Server is Ubuntu v20. ISPConfig is v3.2.2, soon 3.2.8. I created a Shell-User via ISPConfig. I added my SSH-RSA Public Key (for key-based logins). My private key is used for SSH to user ubuntu. It always works. I tried to SSH/SFTP with Filezilla and it reports the dreaded "Server refused our key". The debug trace in Filezilla shows a good connection, it found my .ppk and successfully loaded a key pair. It then offers the public key which is refused. I set sshd for DEBUG3 logging. It can't access site00/subdomain/home/user/.ssh/authorized_keys. As configured in the Options tab, the log shows the SSHD is temporarily using the web00 user to access the file and is getting a basic "permission denied". It turns out the "home" folder there is created with ownership root:root. When changed to web00:client00, and the tree is given owner read access, then the connection is successful. Bug or feature? Thanks!
that's an odd path, did you set a custom path/location for your web files? i would expect the path to be /var/www/<domainname>/home/<username>/.ssh/authorized_keys, there would also be a /var/www/<domainname>/home/web## folder, although this one doesn't contain a .ssh folder. (or replace <domainname> with <clients/client##/web##> how long did you wait for the new ssh account to be created before logging in? it's possible you just tried to connect too quickly. i've found it can take several minutes (or even longer, depending on how much you have in the jailkit) copying/creating the chroot file structure in the website area. it may still be copying files to /bin or /etc, as far as i can remember, the users home folder is created early, owned by root:root, and this ownership only gets changed to web##:client## once the entire jailkit file system has been created.
It's simply clouds/cloud00/site00 rather than clients/client##/web##. It's configured in ISPConfig as such and has not been an issue. Yes, ISPconfig creates /var/www/domain links to those paths as well. That doesn't seem to be an issue. That IS the correct path. I had changed my base dir to a subdomain which was not procedurally correct. I just did another test and need to re-explain this... The default base_dir for a SSH user in a default ISPConfig installation is client##/web##. Create a shell user and we get client##/web##/home/username = base_dir/home/username. Set a RSA key and the user can login without an issue. Change the base_dir. Use client##/web##/shell. As expected the user gets created under client##/web##/shell/home/username. Both .shell and .shell/home get created as root:root. But to accesss the authorized_keys, .shell permissions must be web##:client##. That is: root:root web## root:root web##/shell << Needs to be web##:client## root:root web##/shell/home web##:client## /shell/home/username/.ssh/authorized_keys I don't know if this is a bug but it's certainly something that an admin would need to know.
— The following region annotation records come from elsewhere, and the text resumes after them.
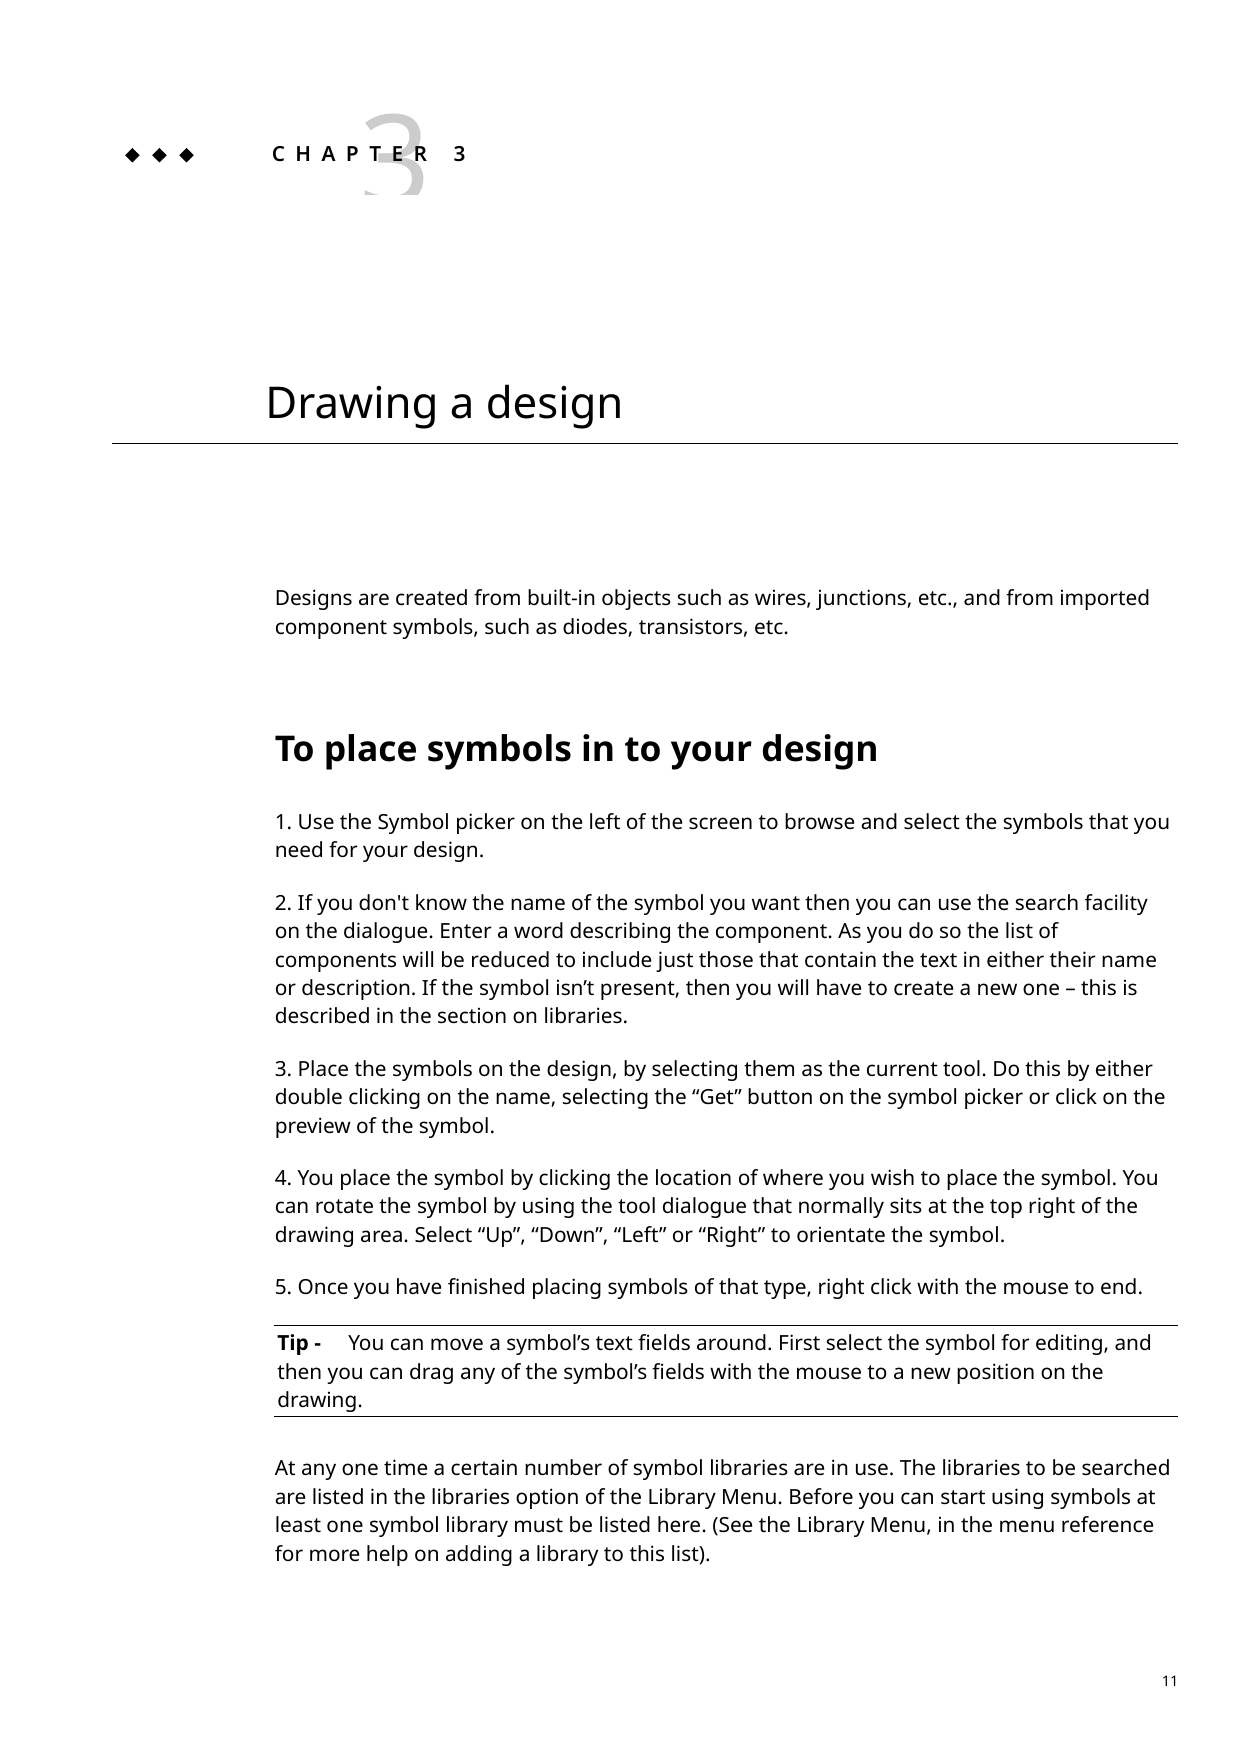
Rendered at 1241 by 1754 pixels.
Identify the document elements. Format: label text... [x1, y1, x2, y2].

text 4. You place the symbol by clicking the location of where you wish to place the symbol. You can rotate the symbol by using the tool dialogue that normally sits at the top right of the drawing area. Select “Up”, “Down”, “Left” or “Right” to orientate the symbol. [274, 1163, 1178, 1248]
text 3. Place the symbols on the design, by selecting them as the current tool. Do this by either double clicking on the name, selecting the “Get” button on the symbol picker or click on the preview of the symbol. [274, 1054, 1178, 1139]
subtitle To place symbols in to your design [274, 723, 1178, 771]
text 1. Use the Symbol picker on the left of the screen to browse and select the symbols that you need for your design. [274, 807, 1178, 864]
title Drawing a design [112, 372, 1178, 443]
text At any one time a certain number of symbol libraries are in use. The libraries to be searched are listed in the libraries option of the Library Menu. Before you can start using symbols at least one symbol library must be listed here. (See the Library Menu, in the menu reference for more help on adding a library to this list). [274, 1453, 1178, 1567]
text Designs are created from built-in objects such as wires, junctions, etc., and from imported component symbols, such as diodes, transistors, etc. [274, 583, 1178, 640]
text 5. Once you have finished placing symbols of that type, right click with the mouse to end. [274, 1272, 1178, 1301]
text 2. If you don't know the name of the symbol you want then you can use the search facility on the dialogue. Enter a word describing the component. As you do so the list of components will be reduced to include just those that contain the text in either their name or description. If the symbol isn’t present, then you will have to create a new one – this is described in the section on libraries. [274, 888, 1178, 1030]
list You can move a symbol’s text fields around. First select the symbol for editing, and then you can drag any of the symbol’s fields with the mouse to a new position on the drawing. [274, 1326, 1178, 1416]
Similarly, switch a user to JailKit with the base folder: client##/web##/jailroot. With the default prefix, the user folders become: client##/web##/jailroot/home/username... That jailroot folder is created as root:root, but web##:client## is required for login to access down to the authorized_keys. (EDIT) OR: permissions 755, which I don't think is safe. I tried 754 and it didn't permit access. I've read that there must be a higher level root-owned folder for JailKit. I have not created a safe Jail and need to learn how to do this properly. I'm stuck on the paradox that this specific root folder needs to be accessible by the username to login. I'm doing more research on this but I'm hoping to get info here on how this is expected to work here. Thanks! Related doc update by @Jesse Norell https://git.ispconfig.org/ispconfig/ispconfig3/-/issues/2824
i've never changed the basedir, or created a specific folder for the jailkit chroot. it's always just been /var/www/clients/client##/web## it'll create the folder home, owned by root:root, permissions 755. and in home, it'll create a folder web## and <username> both of these will, by the end of jailkit creation, be owned by web##:client## with permissions 750, the username folder will contain a .ssh folder, owner web##:client## permissions 700, same ownership for the authorized_keys file, permissions 600.